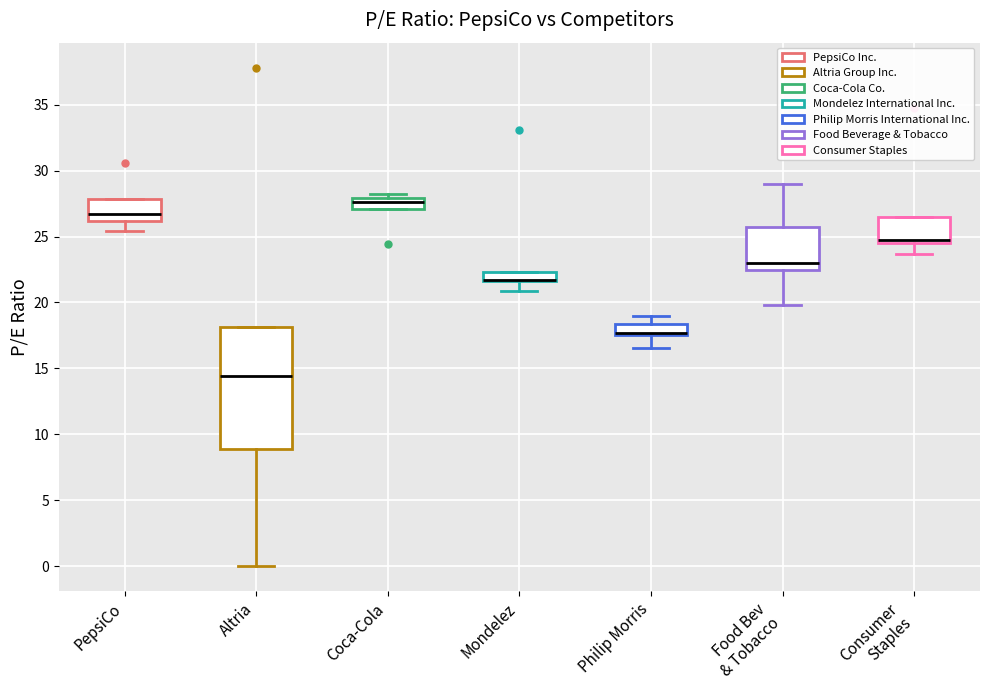

Which box is the tallest, from its lower edge to its upper edge?

Altria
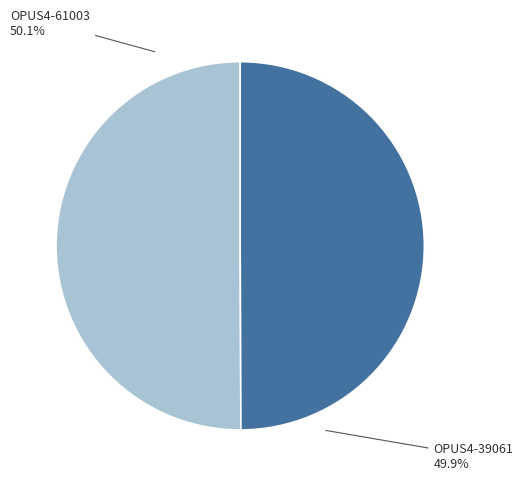

To the nearest percent, what is the average slice percentage?

50%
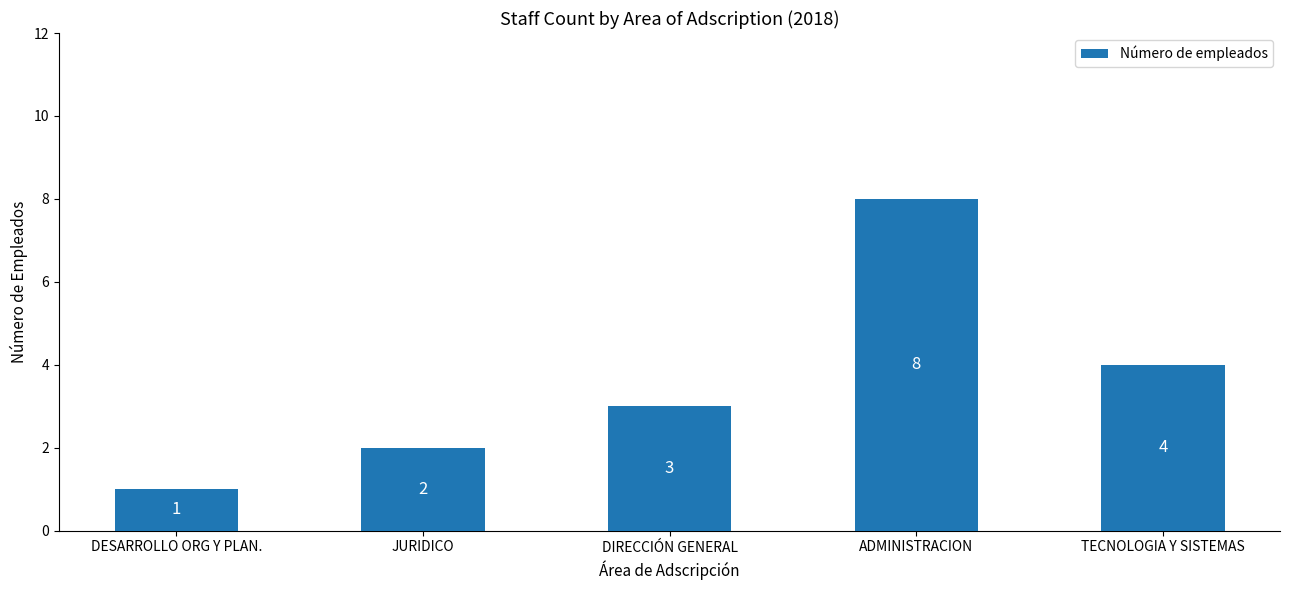

How many data points are less than 3?

2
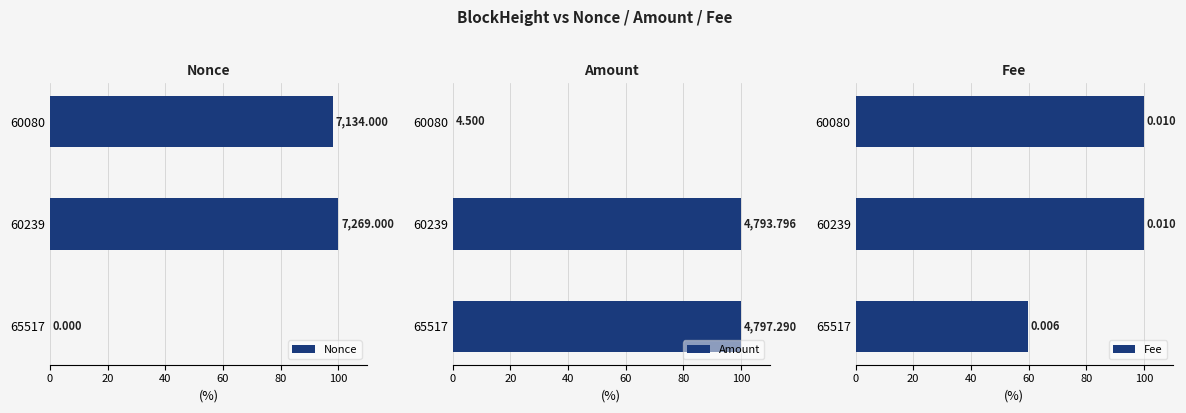

Reading left to right, transcribe all the data shown in this chart.

Nonce: 0.0	100.0	98.1
Amount: 100.0	99.9	0.1
Fee: 59.7	100.0	100.0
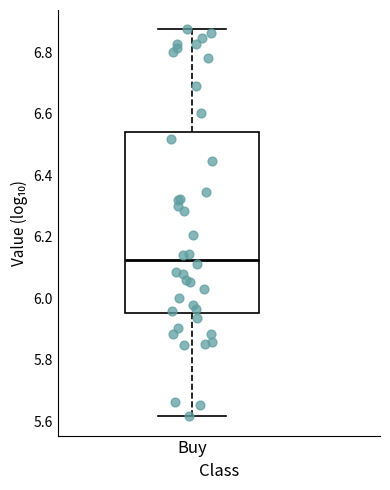

Read this box plot against the y-axis: the position of the median line, the range covered by the box, and the ends of both whiskers. The values are not printed on the chart, so give them approximately, as read against the axis.

median 6.12, box 5.96 to 6.54, whiskers 5.62 to 6.88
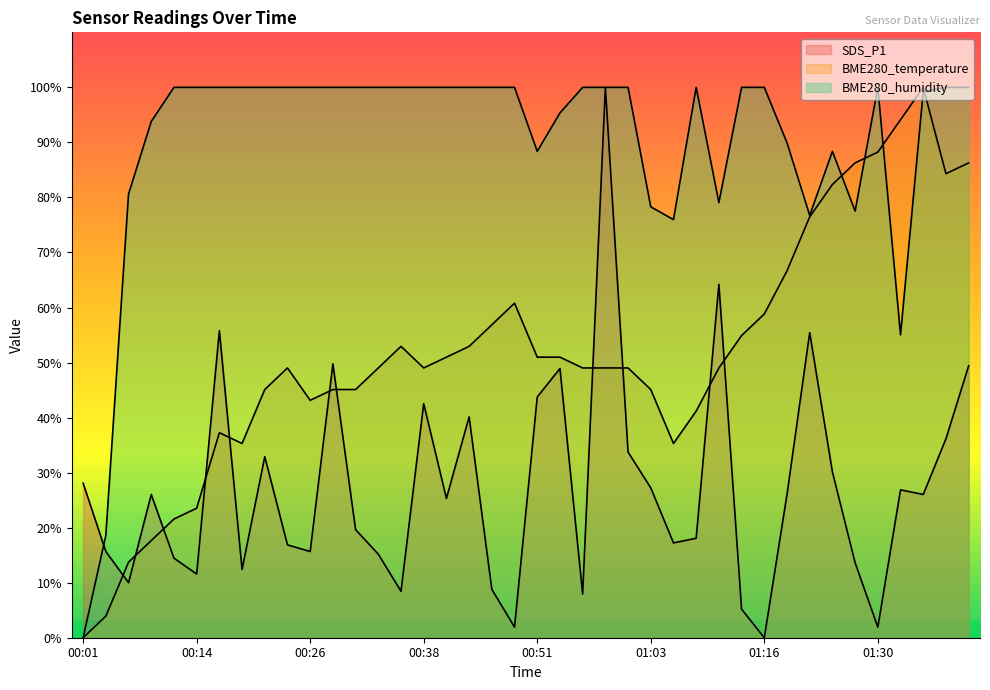

Read the BME280_temperature value at 00:38.

49.0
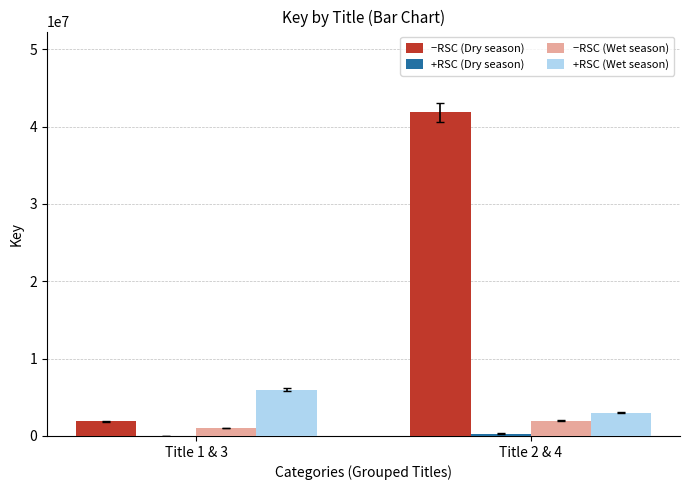

What is the greatest value displayed?

41828303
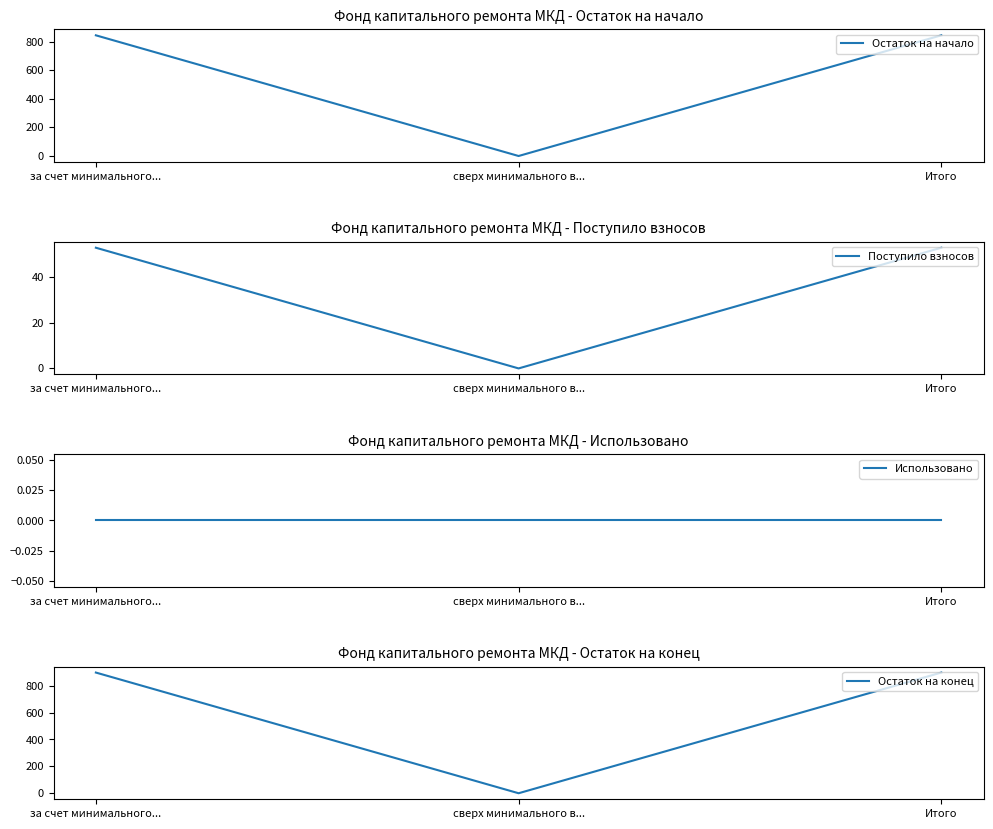

How many categories are shown in the chart?

3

────────────────────

Extract from the records above each line that contains the string "data", and reproduce those lines in their original order.

ANSWER TO THIS EXERCISE:
How many data points are less than 3?
Reading left to right, transcribe all the data shown in this chart.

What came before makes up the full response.